### WHAT YOU WILL DO
Write every entry out again with no changes, and leave the images behind.

##############################

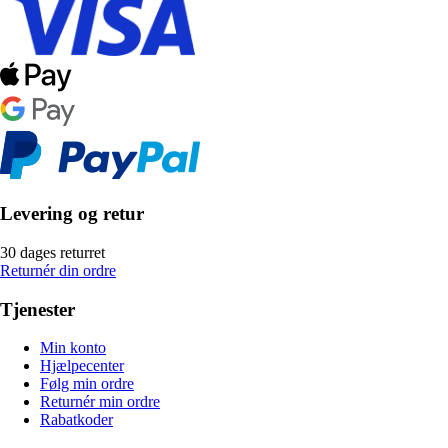
Levering og retur
30 dages returret
Returnér din ordre
Tjenester
Min konto
Hjælpecenter
Følg min ordre
Returnér min ordre
Rabatkoder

##############################

### ANSWER SPACE
Levering og retur
30 dages returret
Returnér din ordre
Tjenester
Min konto
Hjælpecenter
Følg min ordre
Returnér min ordre
Rabatkoder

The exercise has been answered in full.